Smile Politely

Home is where the harm is

Family dramas always make for good drama. At least in theory. When done badly — and I’ve seen them done badly—they amount to a handful of people who are supposed to seem related, standing around, shouting at each other. When they’re done well — and I’ve seen them done very well — they are searing reminders of how much people need each other and how badly the people we claim to love can hurt us and vice versa.

Kay Bohannon Holley directs family dramas very, very well.

In fact, she directs most everything well, as patrons of the Station Theatre can attest. In addition to past productions like Edward Albee’s Three Tall Women and Who’s Afraid of Virginia Woolf?, she has, in recent years, delivered such powerful works as John Kolvenbach’s Love Song and Gina Gionfriddo’s Becky Shaw. [Full disclosure: I performed in both of those last two shows, so I’m not an unbiased reporter; but that’s exactly why I think it’s an event when I know Kay Holley is going to direct a play about a family in crisis.]

This Thursday, she will harness her talent for making a living room into a pressure cooker when Other Desert Cities, a new play by Jon Robin Baitz, hits the Station stage. Other Desert Cities, which I read immediately upon its publication and was lucky enough to see when it played Chicago’s Goodman Theatre last spring, is a smart, funny play about a family with secrets and grudges that swings between tense and tender with disarming elasticity.

I spoke with Holley as she wrapped up her off-site rehearsal period (where this article’s photos were taken). The interview that follows here is part of a longer, more in-depth conversation  that I’ve been having with her for a little while now about her background, her love of theatre, and her history with the Station in particular. The extended text of that conversation will appear in Smile Politely’s companion publication, Bonfire. For now, though, let’s stick to the show at hand.
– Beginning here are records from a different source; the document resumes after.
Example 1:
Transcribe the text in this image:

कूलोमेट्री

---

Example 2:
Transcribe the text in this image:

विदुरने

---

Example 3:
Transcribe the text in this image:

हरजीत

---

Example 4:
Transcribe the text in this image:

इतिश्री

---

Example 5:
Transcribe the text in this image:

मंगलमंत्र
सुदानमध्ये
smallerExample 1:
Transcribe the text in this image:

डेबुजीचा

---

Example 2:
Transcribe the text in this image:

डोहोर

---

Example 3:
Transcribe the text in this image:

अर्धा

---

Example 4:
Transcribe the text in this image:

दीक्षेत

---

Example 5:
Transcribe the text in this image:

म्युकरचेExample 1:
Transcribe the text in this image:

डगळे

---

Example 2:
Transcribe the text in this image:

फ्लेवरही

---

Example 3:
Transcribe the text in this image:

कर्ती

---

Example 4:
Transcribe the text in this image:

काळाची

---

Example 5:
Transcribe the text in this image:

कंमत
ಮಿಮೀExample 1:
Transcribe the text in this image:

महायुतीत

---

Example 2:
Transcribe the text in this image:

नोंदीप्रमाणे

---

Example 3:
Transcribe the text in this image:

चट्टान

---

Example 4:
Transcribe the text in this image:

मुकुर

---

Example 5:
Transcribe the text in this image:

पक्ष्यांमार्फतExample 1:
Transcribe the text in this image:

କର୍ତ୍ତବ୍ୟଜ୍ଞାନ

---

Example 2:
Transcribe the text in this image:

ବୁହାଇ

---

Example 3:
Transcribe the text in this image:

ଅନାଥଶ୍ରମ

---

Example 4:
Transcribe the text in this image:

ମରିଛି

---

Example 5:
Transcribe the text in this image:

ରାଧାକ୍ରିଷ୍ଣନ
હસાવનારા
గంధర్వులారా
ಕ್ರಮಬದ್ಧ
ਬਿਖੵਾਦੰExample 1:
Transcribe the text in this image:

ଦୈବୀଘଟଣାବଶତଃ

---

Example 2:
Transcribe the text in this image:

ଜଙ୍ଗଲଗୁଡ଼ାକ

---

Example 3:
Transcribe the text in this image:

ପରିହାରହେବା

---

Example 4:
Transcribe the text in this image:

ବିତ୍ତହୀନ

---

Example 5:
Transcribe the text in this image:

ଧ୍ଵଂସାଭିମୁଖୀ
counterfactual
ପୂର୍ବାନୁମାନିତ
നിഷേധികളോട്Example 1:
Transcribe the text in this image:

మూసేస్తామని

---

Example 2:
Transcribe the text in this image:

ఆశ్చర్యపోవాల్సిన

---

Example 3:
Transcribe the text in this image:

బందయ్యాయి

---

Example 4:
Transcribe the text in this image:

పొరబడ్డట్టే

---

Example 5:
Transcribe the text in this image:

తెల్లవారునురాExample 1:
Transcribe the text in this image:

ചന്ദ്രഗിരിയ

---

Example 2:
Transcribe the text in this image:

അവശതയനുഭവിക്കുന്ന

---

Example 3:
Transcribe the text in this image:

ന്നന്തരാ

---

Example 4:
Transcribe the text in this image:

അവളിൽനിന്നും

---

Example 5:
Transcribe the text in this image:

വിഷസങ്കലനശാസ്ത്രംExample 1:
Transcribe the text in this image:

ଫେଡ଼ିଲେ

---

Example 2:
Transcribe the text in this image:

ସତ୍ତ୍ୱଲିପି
Smile Politely: The reasons for you to want to direct this play would seem numerous. I mean, it’s a great script from a long-established playwright; and it’s a living-room play, which puts it right in your wheelhouse. Are there other things that drew you to it?

Kay Holley: I may have over-emphasized the “living-room play” thing.  I’ve directed plays that are not living room plays per se. Almost, Maine was not, nor were An Almost Holy Picture, or Wit, or even Copenhagen. But it can’t be denied that I am attracted to people in conversation, working out their conflicts, idiosyncrasies, passions, and pains by talking. The layers and levels of drama that emerge from a group of people talking amazes and delights me. Other Desert Cities embodies that in spades. I was also drawn to the particular family drama that is at its heart: the power of silence in a family, the question of who owns a family’s stories.
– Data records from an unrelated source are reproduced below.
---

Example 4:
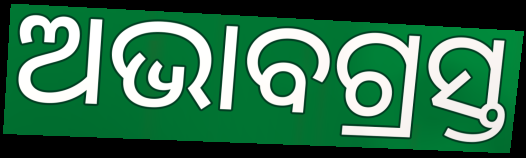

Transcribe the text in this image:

ଅଭାବଗ୍ରସ୍ତ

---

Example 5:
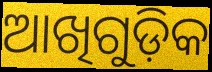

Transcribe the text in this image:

ଆଖିଗୁଡ଼ିକ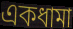
একধামা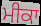
ਮੀਕਾ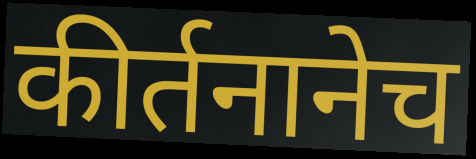
कीर्तनानेच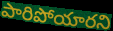
పారిపోయారనిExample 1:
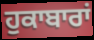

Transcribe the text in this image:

ਹੁਕਾਬਾਰਾਂ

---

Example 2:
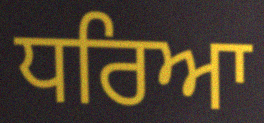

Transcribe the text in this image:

ਧਰਿਆ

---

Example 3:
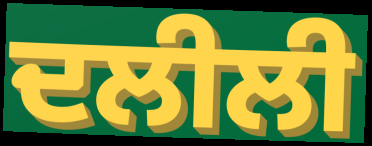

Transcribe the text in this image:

ਦਲੀਲੀ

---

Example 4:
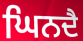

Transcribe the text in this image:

ਘਿਨਦੈ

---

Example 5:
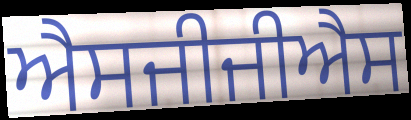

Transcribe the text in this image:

ਐਸਜੀਜੀਐਸ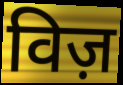
विज़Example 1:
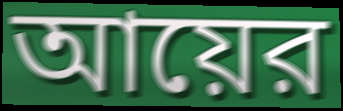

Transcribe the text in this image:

আয়ের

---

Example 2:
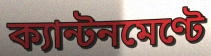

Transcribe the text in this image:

ক্যান্টনমেণ্টে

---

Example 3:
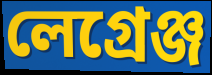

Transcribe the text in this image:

লেগ্রেঞ্জ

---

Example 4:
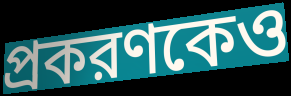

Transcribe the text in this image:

প্রকরণকেও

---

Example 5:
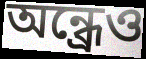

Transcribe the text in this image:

অন্ধ্রেও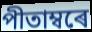
পীতাম্বৰেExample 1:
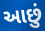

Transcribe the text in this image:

આછું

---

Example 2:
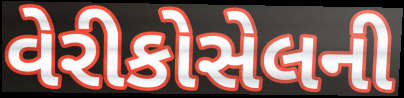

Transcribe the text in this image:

વેરીકોસેલની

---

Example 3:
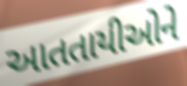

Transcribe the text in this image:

આતતાયીઓને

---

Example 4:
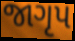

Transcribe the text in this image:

જાગૃપ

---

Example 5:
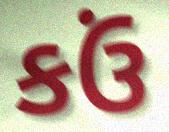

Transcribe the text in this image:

કઉંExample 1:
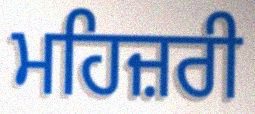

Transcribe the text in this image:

ਮਹਿਜ਼ਰੀ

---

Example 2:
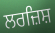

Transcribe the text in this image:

ਲਰਜ਼ਿਸ਼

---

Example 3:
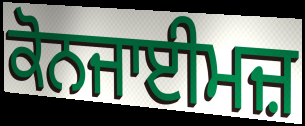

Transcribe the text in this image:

ਕੋਨਜਾਈਮਜ਼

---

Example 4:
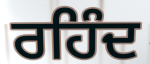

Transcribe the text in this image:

ਰਹਿੰਦ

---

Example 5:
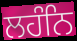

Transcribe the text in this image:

ਲਹੰਨਿ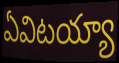
ఏవిటయ్యాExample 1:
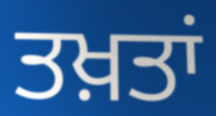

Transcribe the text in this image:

ਤਖ਼ਤਾਂ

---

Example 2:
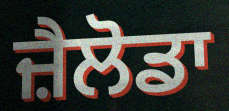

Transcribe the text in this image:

ਜ਼ੈਲੋਡਾ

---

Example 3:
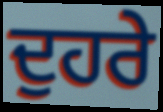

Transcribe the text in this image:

ਦੁਹਰੇ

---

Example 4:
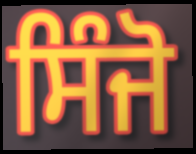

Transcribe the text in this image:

ਸਿੰਜੋ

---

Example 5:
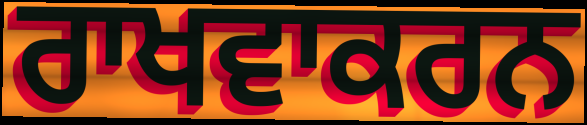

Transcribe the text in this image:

ਰਾਖਵਾਕਰਨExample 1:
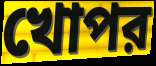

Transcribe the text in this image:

খোপর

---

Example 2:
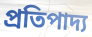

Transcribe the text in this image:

প্রতিপাদ্য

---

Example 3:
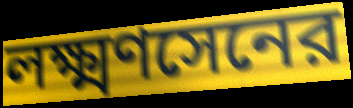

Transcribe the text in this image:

লক্ষ্মণসেনের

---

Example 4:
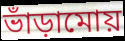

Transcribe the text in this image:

ভাঁড়ামোয়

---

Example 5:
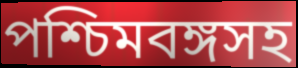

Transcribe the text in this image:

পশ্চিমবঙ্গসহ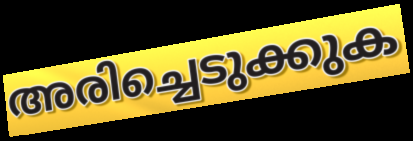
അരിച്ചെടുക്കുകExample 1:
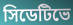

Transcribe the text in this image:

সিডেটিভে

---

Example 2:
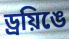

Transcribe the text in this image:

ড্রয়িঙে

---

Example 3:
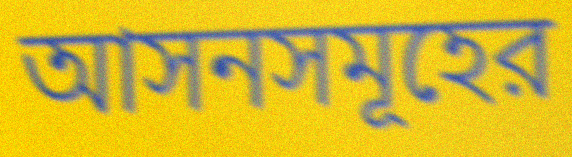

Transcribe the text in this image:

আসনসমূহের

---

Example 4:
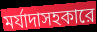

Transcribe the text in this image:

মর্যাদাসহকারে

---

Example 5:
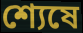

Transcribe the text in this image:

শ্যেষে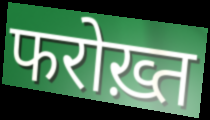
फरोख़्तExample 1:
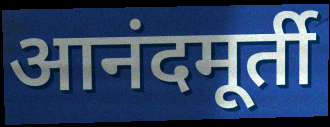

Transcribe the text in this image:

आनंदमूर्ती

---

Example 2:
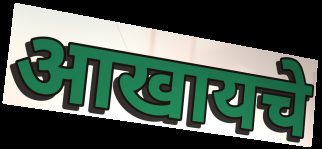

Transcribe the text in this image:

आखायचे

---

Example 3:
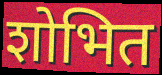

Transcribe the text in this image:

शोभित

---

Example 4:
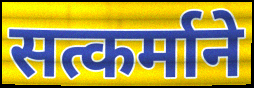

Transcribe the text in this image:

सत्कर्माने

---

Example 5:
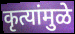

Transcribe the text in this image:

कृत्यांमुळेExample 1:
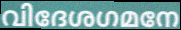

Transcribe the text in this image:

വിദേശഗമനേ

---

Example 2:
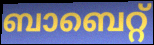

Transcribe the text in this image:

ബാബെറ്റ്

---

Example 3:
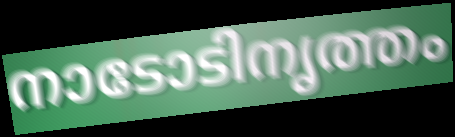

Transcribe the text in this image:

നാടോടിനൃത്തം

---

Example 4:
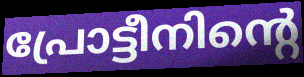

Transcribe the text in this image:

പ്രോട്ടീനിന്റെ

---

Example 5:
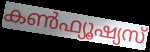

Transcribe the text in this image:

കൺഫ്യൂഷ്യസ്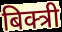
बिक्त्रीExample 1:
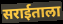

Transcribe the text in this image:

सराईताला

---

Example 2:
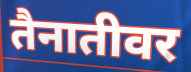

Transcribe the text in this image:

तैनातीवर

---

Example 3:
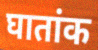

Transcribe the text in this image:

घातांक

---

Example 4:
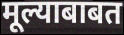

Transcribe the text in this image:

मूल्याबाबत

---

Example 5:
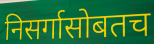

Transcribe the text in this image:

निसर्गासोबतच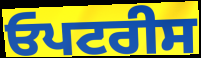
ਓਪਟਰੀਸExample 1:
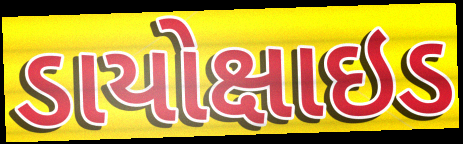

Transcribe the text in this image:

ડાયોક્ષાઇડ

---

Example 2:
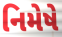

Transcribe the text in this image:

નિમેષે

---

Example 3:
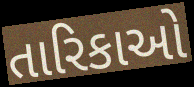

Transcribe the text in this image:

તારિકાઓ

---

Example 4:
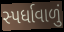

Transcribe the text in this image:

સ્પર્ધાવાળું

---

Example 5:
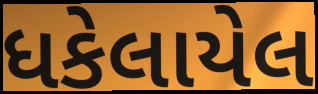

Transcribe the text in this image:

ધકેલાયેલ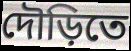
দৌড়িতে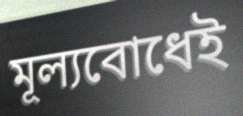
মূল্যবোধেই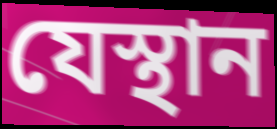
যেস্থান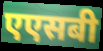
एएसबीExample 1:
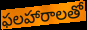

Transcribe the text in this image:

ఫలహారాలతో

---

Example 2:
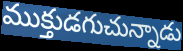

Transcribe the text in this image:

ముక్తుడగుచున్నాడు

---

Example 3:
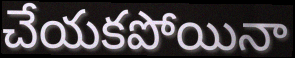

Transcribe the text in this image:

చేయకపోయినా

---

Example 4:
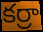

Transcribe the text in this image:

కర్రా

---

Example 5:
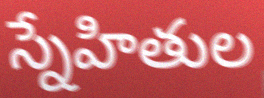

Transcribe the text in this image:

స్నేహితుల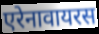
एरेनावायरस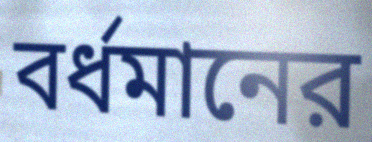
বর্ধমানের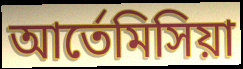
আর্তেমিসিয়া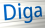
Diga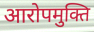
आरोपमुक्ति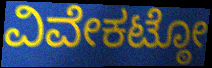
ವಿವೇಕಟ್ಠೋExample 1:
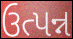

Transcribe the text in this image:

ઉત્પન્ન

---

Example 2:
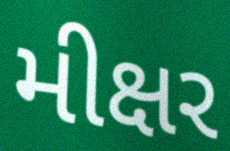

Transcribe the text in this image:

મીક્ષર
 SP: You couldn’t have a better cast for this one. Steve Keen and Carolyn Kodes-Atkinson (playing a pair of Hollywood marrieds in their golden years) have such history with the Station, as does Joi Hoffsommer, who I can imagine will be riotous as Carolyn’s wildcard sister. And of course Joel Higgins has become a recent fixture after his turn in Sons of the Prophet and his directing turn with White People. Among such a group of heavy hitters, the one actor with whom audiences might not be familiar is your lead, Kate Riley. What can you tell us about her and her history with the Station?

Holley: Kate graduated from the U of I Theatre acting program around 1994. She has been doing theatre and then teaching drama in various places around the country since. Marriage and family brought her back to Urbana fairly recently. Kate is the daughter of a veteran Celebration Company member (Karma Ibsen) and herself a Company member of some 20 + years. I remember her most vividly in Shakespeare here at the Station. She was glorious in A Midsummer Night’s Dream and The Taming of the Shrew. It is great to have her back on our stage.
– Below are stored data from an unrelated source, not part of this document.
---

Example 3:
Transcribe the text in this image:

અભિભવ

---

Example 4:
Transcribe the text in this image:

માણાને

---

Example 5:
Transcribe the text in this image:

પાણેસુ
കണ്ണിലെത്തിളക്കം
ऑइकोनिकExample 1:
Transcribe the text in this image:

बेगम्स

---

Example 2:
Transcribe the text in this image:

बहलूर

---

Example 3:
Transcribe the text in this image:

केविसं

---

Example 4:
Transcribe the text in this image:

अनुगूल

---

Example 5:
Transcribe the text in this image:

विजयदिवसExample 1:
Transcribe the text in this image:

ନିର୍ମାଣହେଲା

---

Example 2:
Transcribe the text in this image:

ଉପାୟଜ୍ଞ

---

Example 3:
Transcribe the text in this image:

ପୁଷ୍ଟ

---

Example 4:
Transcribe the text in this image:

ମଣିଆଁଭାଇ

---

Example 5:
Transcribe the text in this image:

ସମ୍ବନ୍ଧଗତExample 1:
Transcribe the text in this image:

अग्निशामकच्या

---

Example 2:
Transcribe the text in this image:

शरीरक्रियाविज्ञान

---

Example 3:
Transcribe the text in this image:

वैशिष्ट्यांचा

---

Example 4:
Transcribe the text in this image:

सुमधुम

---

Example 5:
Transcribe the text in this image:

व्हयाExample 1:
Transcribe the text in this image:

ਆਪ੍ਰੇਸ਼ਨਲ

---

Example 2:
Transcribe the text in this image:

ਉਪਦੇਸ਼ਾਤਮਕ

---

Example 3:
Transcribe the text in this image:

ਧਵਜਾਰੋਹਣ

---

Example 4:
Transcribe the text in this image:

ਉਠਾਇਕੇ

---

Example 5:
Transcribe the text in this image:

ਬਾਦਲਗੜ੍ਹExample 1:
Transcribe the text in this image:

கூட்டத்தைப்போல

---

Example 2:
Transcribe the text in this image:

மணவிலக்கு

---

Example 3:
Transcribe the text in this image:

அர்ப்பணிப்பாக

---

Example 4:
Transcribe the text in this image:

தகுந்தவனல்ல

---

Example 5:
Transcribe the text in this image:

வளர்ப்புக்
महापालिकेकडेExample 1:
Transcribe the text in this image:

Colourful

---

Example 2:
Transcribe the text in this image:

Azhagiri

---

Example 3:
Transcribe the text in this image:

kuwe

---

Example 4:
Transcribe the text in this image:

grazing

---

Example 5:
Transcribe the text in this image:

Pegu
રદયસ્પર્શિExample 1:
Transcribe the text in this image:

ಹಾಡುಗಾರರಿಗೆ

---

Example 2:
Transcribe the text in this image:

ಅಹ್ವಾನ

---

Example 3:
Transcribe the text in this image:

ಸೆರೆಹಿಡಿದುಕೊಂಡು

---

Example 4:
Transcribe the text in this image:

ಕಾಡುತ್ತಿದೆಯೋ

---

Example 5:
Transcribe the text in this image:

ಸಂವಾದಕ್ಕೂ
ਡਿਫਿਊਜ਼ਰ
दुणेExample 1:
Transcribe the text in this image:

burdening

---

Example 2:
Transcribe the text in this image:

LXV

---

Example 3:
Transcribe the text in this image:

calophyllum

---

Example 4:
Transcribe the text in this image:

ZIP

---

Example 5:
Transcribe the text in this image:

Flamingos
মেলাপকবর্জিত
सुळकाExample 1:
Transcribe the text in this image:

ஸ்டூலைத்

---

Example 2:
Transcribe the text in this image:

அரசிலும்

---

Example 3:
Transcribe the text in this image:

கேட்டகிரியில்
SP: Asking “what was the rehearsal process like” is kind of lame, since it’s understood that it involves a lot of blocking and memorization, but those who don’t participate in theatre might not realize what else goes on. What else has this show’s process involved?

Holley: Golly, our blocking rehearsals alone ended up taking three weeks. Not because of complicated blocking, but because we spent so much time analyzing, questioning, talking. We’re dealing with a family here who have crucial things that they don’t talk about–so just figuring out who knows what can be tricky. The play’s timeline is interesting–the time in the play jumps from 2004 to the present, but the span of time that informs the characters and their interactions ranges from the 50s on. There was a lot to talk about. We have a really good cast–their creation of this family is a kind of alchemy that is very exciting to watch.

SP: You’ve stated previously that you like to let the show take shape organically rather than come at it with a “concept” in mind. Has this show grown in any directions that surprised you?

Holley: What has surprised me is how much more I like the play now than when I first read it. Rehearsals are revealing new levels to me all the time. A good deal of this comes from the thoughtful work of these talented and seasoned actors.  As so often happens — the actors are helping me “find” the play. And the more we discover, the more interesting I find it. The key will be to create a performance that reveals the richness of the play for an audience in just one sitting. If we can do that, it might just be electrifying.